花洛洛拘谨地坐到雌君身边。雌君勉强挤出笑容,苍白的脸上看不到血色,她的状态比昨天更差,已经到了强弩之末的阶段。
“这是我们见的第7面,虽然我们相处不久,见面不多,但每一次,你都能给本君留下深刻的印象。
迎宾盛典以来,贵雌们为了能得青睐,时不时就往王庭来拜见本君,有陪着说话的,有献技献艺的,有阿谀奉承的,也有送礼客道的。
可你不仅最后一个来都城,还一次都没来本君后宫走动过。呵呵,说实话,你还真不是个讨喜讨巧的幼崽。”雌君略带娇宠的语气,和蔼地对花洛洛‘抱怨’道。

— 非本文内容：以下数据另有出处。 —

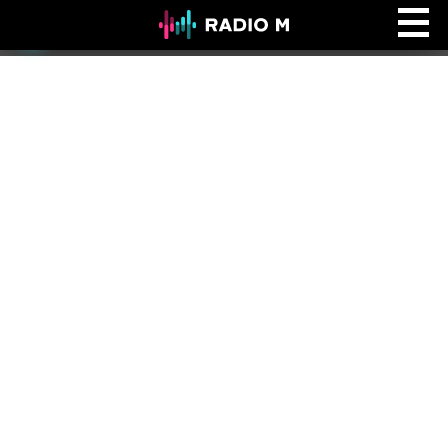
Ефір Radio M
Ефір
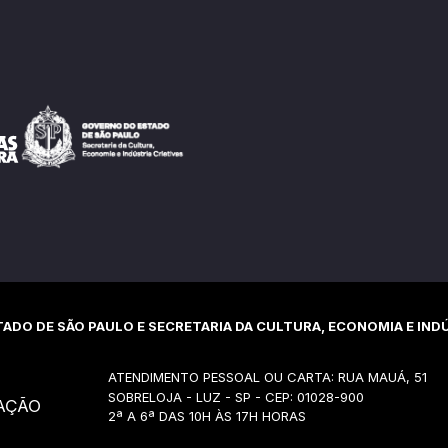
ADO DE SÃO PAULO E SECRETARIA DA CULTURA, ECONOMIA E INDÚ
ATENDIMENTO PESSOAL OU CARTA: RUA MAUÁ, 51
SOBRELOJA - LUZ - SP - CEP: 01028-900
AÇÃO
2ª A 6ª DAS 10H ÀS 17H HORAS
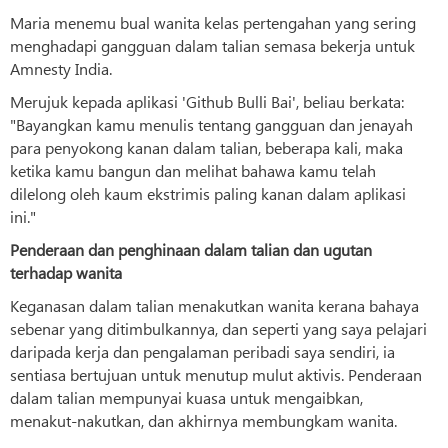
Maria menemu bual wanita kelas pertengahan yang sering
menghadapi gangguan dalam talian semasa bekerja untuk
Amnesty India.
Merujuk kepada aplikasi 'Github Bulli Bai', beliau berkata:
"Bayangkan kamu menulis tentang gangguan dan jenayah
para penyokong kanan dalam talian, beberapa kali, maka
ketika kamu bangun dan melihat bahawa kamu telah
dilelong oleh kaum ekstrimis paling kanan dalam aplikasi
ini."
Penderaan dan penghinaan dalam talian dan ugutan
terhadap wanita
Keganasan dalam talian menakutkan wanita kerana bahaya
sebenar yang ditimbulkannya, dan seperti yang saya pelajari
daripada kerja dan pengalaman peribadi saya sendiri, ia
sentiasa bertujuan untuk menutup mulut aktivis. Penderaan
dalam talian mempunyai kuasa untuk mengaibkan,
menakut-nakutkan, dan akhirnya membungkam wanita.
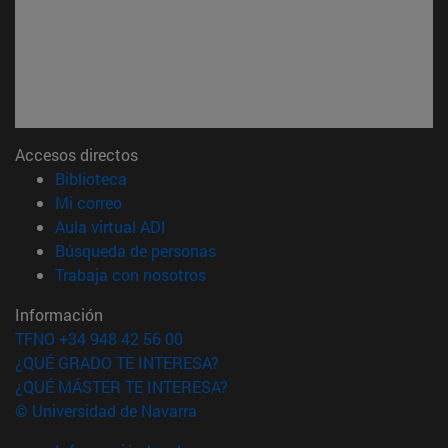
Accesos directos
(abre en nueva ventana)
Biblioteca
(abre en nueva ventana)
Mi correo
(abre en nueva ventana)
Aula virtual ADI
(abre en nueva ventana)
Búsqueda de personas
(abre en nueva ventana)
Trabaja con nosotros
Información
TFNO +34 948 42 56 00
¿QUÉ GRADO TE INTERESA?
¿QUÉ MÁSTER TE INTERESA?
© Universidad de Navarra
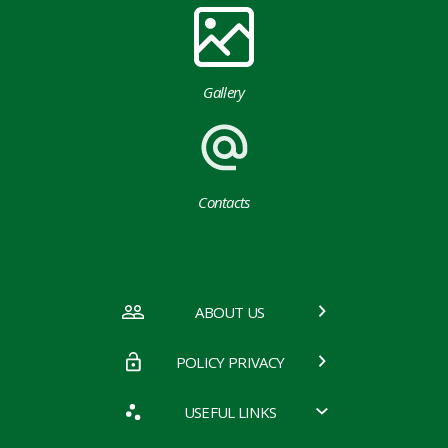
Gallery
Contacts
ABOUT US
POLICY PRIVACY
USEFUL LINKS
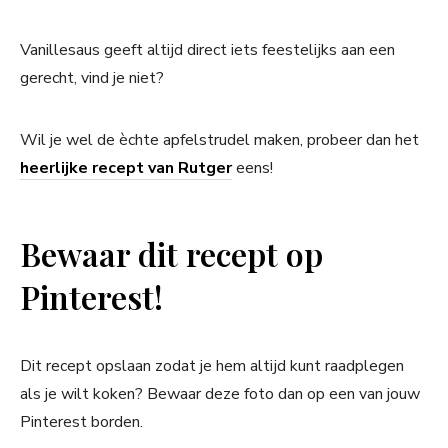
Vanillesaus geeft altijd direct iets feestelijks aan een
gerecht, vind je niet?
Wil je wel de èchte apfelstrudel maken, probeer dan het
heerlijke recept van Rutger
eens!
Bewaar dit recept op
Pinterest!
Dit recept opslaan zodat je hem altijd kunt raadplegen
als je wilt koken? Bewaar deze foto dan op een van jouw
Pinterest borden.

花洛洛不好意思地憨笑,答:“臣愚笨,处事鲁莽,若非君王宽佑,不与臣计较,臣就是10个脑袋也不够砍的。
臣来都城不久,却得君王厚恩,诚惶诚恐,无日不殚精竭虑,只求不负君王重托。
臣不善言辞,欲为纯臣,却偏偏只做得个直臣。自知不足,然君王仍以隆恩待臣,臣感激涕零,无以为报。”